Limitations, conclusions, and future directions

Our study has several limitations. First, extensive data heterogeneity precluded meta-analysis. Second, while all immigrant communities were of interest and no restrictions were placed upon our search strategy regarding the race or ethnicity of subjects, the overwhelming majority of studies eligible for screening focused exclusively on Latinx communities, and for that reason our final manuscript retains the same focus as a function of the studies that were ultimately included. Additionally, as previously stated, we acknowledge that Latinx Americans are not all immigrants, and that this study fails to assess the adverse health effects of punitive laws on non-Latinx immigrant communities. Moreover, most studies found it logistically impossible to isolate undocumented individuals for analysis, using proxies such as zip code, level of educational attainment, or uninsured or Spanish-speaking status to estimate their risk. Thus, much of the above data may underestimate the true effects of these laws on undocumented communities.

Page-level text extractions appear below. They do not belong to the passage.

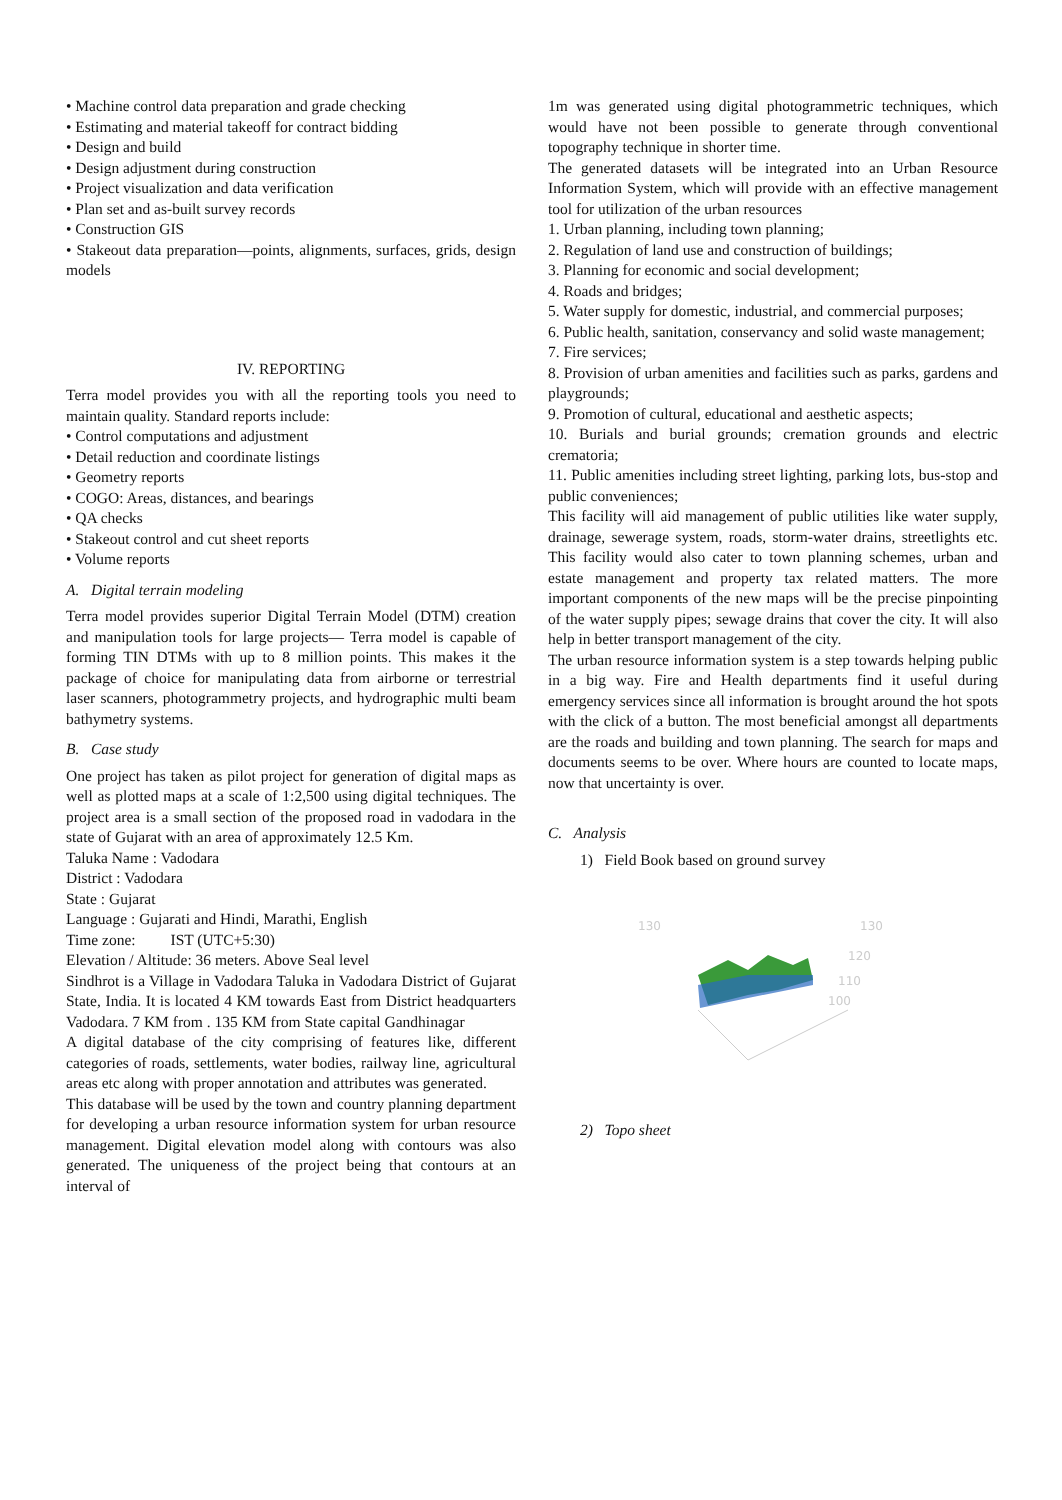• Machine control data preparation and grade checking
• Estimating and material takeoff for contract bidding
• Design and build
• Design adjustment during construction
• Project visualization and data verification
• Plan set and as-built survey records
• Construction GIS
• Stakeout data preparation—points, alignments, surfaces, grids, design models
IV. REPORTING
Terra model provides you with all the reporting tools you need to maintain quality. Standard reports include:
• Control computations and adjustment
• Detail reduction and coordinate listings
• Geometry reports
• COGO: Areas, distances, and bearings
• QA checks
• Stakeout control and cut sheet reports
• Volume reports
A. Digital terrain modeling
Terra model provides superior Digital Terrain Model (DTM) creation and manipulation tools for large projects— Terra model is capable of forming TIN DTMs with up to 8 million points. This makes it the package of choice for manipulating data from airborne or terrestrial laser scanners, photogrammetry projects, and hydrographic multi beam bathymetry systems.
B. Case study
One project has taken as pilot project for generation of digital maps as well as plotted maps at a scale of 1:2,500 using digital techniques. The project area is a small section of the proposed road in vadodara in the state of Gujarat with an area of approximately 12.5 Km.
Taluka Name : Vadodara
District : Vadodara
State : Gujarat
Language : Gujarati and Hindi, Marathi, English
Time zone: IST (UTC+5:30)
Elevation / Altitude: 36 meters. Above Seal level
Sindhrot is a Village in Vadodara Taluka in Vadodara District of Gujarat State, India. It is located 4 KM towards East from District headquarters Vadodara. 7 KM from . 135 KM from State capital Gandhinagar
A digital database of the city comprising of features like, different categories of roads, settlements, water bodies, railway line, agricultural areas etc along with proper annotation and attributes was generated.
This database will be used by the town and country planning department for developing a urban resource information system for urban resource management. Digital elevation model along with contours was also generated. The uniqueness of the project being that contours at an interval of
1m was generated using digital photogrammetric techniques, which would have not been possible to generate through conventional topography technique in shorter time.
The generated datasets will be integrated into an Urban Resource Information System, which will provide with an effective management tool for utilization of the urban resources
1. Urban planning, including town planning;
2. Regulation of land use and construction of buildings;
3. Planning for economic and social development;
4. Roads and bridges;
5. Water supply for domestic, industrial, and commercial purposes;
6. Public health, sanitation, conservancy and solid waste management;
7. Fire services;
8. Provision of urban amenities and facilities such as parks, gardens and playgrounds;
9. Promotion of cultural, educational and aesthetic aspects;
10. Burials and burial grounds; cremation grounds and electric crematoria;
11. Public amenities including street lighting, parking lots, bus-stop and public conveniences;
This facility will aid management of public utilities like water supply, drainage, sewerage system, roads, storm-water drains, streetlights etc. This facility would also cater to town planning schemes, urban and estate management and property tax related matters. The more important components of the new maps will be the precise pinpointing of the water supply pipes; sewage drains that cover the city. It will also help in better transport management of the city.
The urban resource information system is a step towards helping public in a big way. Fire and Health departments find it useful during emergency services since all information is brought around the hot spots with the click of a button. The most beneficial amongst all departments are the roads and building and town planning. The search for maps and documents seems to be over. Where hours are counted to locate maps, now that uncertainty is over.
C. Analysis
1) Field Book based on ground survey
130
130
120
110
100
2) Topo sheet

In conclusion, our study shows that many punitive immigrant policies have decreased immigrant access to and utilization of basic healthcare services, while instilling fear, confusion, and anxiety in these communities. The federal government should preserve and expand access for undocumented individuals without threat of deportation to improve health outcomes for US citizens and noncitizens. Future research on this topic should attempt to analyze the effects of anti-immigrant legislation specifically on undocumented individuals to more accurately assess outcomes and provide stronger evidence to guide policy.